As a student of development sometimes the ’industry’, viewed through the lens of academic journals, endless lists of statistic and shiny NGO websites can seem to be an almost self-perpetuating entity. Much of its work seeming to focus on providing for basic and immediate human needs but failing to engage on a broader level with the economic and social power structures that perpetuate the cycles of disempowerment and marginalization that permeate many poor communities both North and South of the equator.
Can fragmented funding for small scale agricultural in the Global South have any real effect while the same countries markets are flooded with hugely subsidized produce from the Global North? Can a few hundred million spent on climate change adaption measures make any real difference while emissions continue to spiral out of control in the industrialized World? Is the economic model of unfettered capitalism, and the increasingly gross levels of inequality and environmental damage associated with it, one that can bring any kind of lasting development to the worlds less economically developed nations?
There have undoubtedly been huge gains made in improving people’s access to health care, education and employment in much of the world over the last decades; however, whether this level of gains will continue as we continue to move into a resource depleted, climatically altered future is uncertain at best. If we truly seek a fairer and more just future should we be looking beyond aid funding for the essential but often short term gaols of the provision of basic needs, to achieving a more equitable distribution of power and resources at all levels from the household to the global?
The increasing integration of the perspectives and language of human rights into the development community and its many papers and policy documents is an important step in formally acknowledging some of these broader issues. The distinction between needs based and rights based programming in development work may seem somewhat abstract from afar but in actuality it can have a huge bearing on how aid money, or funding within an organisation, is distributed and on how policy is designed and implemented.

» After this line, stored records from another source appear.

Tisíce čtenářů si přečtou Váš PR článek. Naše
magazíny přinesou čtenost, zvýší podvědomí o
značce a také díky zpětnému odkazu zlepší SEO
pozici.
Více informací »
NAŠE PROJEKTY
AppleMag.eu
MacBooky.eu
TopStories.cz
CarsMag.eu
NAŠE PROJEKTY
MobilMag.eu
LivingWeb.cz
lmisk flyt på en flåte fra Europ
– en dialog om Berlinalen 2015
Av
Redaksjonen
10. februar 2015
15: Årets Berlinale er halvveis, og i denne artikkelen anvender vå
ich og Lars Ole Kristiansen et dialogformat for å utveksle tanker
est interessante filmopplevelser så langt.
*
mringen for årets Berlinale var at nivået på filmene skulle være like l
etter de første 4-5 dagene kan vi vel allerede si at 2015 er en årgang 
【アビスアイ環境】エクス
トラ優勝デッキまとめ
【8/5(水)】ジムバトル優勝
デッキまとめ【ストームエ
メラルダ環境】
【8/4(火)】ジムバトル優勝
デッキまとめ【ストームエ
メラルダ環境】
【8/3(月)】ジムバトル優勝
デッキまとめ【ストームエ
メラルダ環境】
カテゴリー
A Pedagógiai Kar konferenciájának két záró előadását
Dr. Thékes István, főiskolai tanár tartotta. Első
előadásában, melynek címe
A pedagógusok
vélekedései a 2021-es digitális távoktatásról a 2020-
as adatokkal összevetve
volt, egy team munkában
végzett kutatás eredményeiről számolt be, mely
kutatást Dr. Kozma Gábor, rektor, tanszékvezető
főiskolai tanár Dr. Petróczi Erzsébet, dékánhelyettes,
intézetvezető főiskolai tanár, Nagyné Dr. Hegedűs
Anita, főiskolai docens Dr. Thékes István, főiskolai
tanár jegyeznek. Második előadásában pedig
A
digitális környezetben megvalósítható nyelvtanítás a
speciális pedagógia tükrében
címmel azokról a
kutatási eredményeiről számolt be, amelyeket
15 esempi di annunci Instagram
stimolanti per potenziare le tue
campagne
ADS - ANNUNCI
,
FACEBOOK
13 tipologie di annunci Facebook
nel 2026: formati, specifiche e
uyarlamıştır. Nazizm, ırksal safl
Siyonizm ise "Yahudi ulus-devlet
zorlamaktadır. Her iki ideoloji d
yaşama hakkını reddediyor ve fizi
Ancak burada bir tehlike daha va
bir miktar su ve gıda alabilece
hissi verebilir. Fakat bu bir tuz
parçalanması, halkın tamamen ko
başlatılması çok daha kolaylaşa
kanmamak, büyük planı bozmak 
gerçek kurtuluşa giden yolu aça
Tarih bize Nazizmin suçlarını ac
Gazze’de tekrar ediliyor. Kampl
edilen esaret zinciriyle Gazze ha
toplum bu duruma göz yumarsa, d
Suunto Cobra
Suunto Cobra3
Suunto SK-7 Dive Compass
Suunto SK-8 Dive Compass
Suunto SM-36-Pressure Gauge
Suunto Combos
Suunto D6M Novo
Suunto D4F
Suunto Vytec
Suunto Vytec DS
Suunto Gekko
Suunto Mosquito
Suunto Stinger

I would argue on a broader level a rights based analysis can also challenge some of our fundamental notions about aid and development itself.
The more I study the issues around aid and development work the more I feel there is a need for a paradigm shift away from the notion of giving ‘aid’, rooted in the notion of charity, to a view of development as an obligation to assist in fulfilling the realisation of peoples human rights.
The distinction, as given by the UNFPA, is that where a need not fulfilled leads to dissatisfaction, aright that is not respected leads to a violation, and its redress or reparation can be legally and legitimately claimed. A human rights-based approach to development differs from the basic needs approach in that it recognizes the existence of rights. It stresses the role of duty bearers, domestic and international governments, corporations and fellow global citizens to respect, protect and guarantee these rights.
Where a needs based approach can often frame the ends as justifying the means, a rights based approach considers the means fundamental to the ends, not just hitting targets on a log frame but actively involving, consulting and seeking to empower communities concerned. This distinction in how humanitarian and development projects are conceived can have a huge bearing on how they are formulated and carried out.
A rights based analysis of development interventions can ask some fundamental questions about their aims and purpose. Is the role of the development sector to provide for the bare essentials in people’s lives while at the macro level, governmental, corporate and institutional structures continue unabated in ignoring and exploiting those same communities targeted.
It often seems in development work there is a focus on the micro: from the seemingly exponentially expanding number of small scale NGOs to the focus on particular areas of people’s lives and livelihoods like education, employment or health initiatives, often without any real questioning of the broader position of developments ‘beneficiaries’ in the power structures that perpetuate the cycle of poverty in which they are trapped. Needs based programmes can be implemented in order to provide for basic and essential services but not necessarily impact on what one hopes is the ultimate goal of ending those cycles of poverty and disempowerment to enable communities to stand on their own two feet.
Another important question a rights based analysis of development programmes can pose is how funds are allocated and who should be targeted in a given intervention. Concentrating on the most marginalized people, socially, economically and geographically, is an essential part of a rights-based approach. Organisations often try to reach the greatest number of people they can with the resources they have, this can lead to those who are more difficult to reach being overlooked. Sadly those hardest to reach are often also those suffering some of the most acute poverty. A rights-based approach seeks to identify those who are most marginalized and ensure that their rights are not ignored. These issues will become increasingly important in a not too distant future of severely depleted resources, an increasingly unstable economic system, changed climate and wide-scale environmental degradation. How to achieve more in terms of people reached and targets met, with less funds is, and will continue to be, a serious issue for humanitarian and development organisations.
In trying to come to terms with my own place as a student of development and as a human being hoping to at the very least do no harm in a future career in the sector I feel these issues around how development is conceived of and implemented are fundamental to how I view my role and the role of the ‘industry’. For development to work it needs to first and foremost give voice to those it seeks’ to help. The always insightful Paulo Freire put it pretty succinctly,
‘The generosity of the oppressors is nourished by an unjust order, which must be maintained in order to justify that generosity. Our converts, on the other hand, truly desire to transform the unjust order; but because of their background they believe that they must be the executors of the transformation. They talk about the people, but they do not trust them; and trusting the people is the indispensable precondition for revolutionary change. A real humanist can be identified more by his trust in the people, which engages him in their struggle, than by a thousand actions in their favour without that trust.”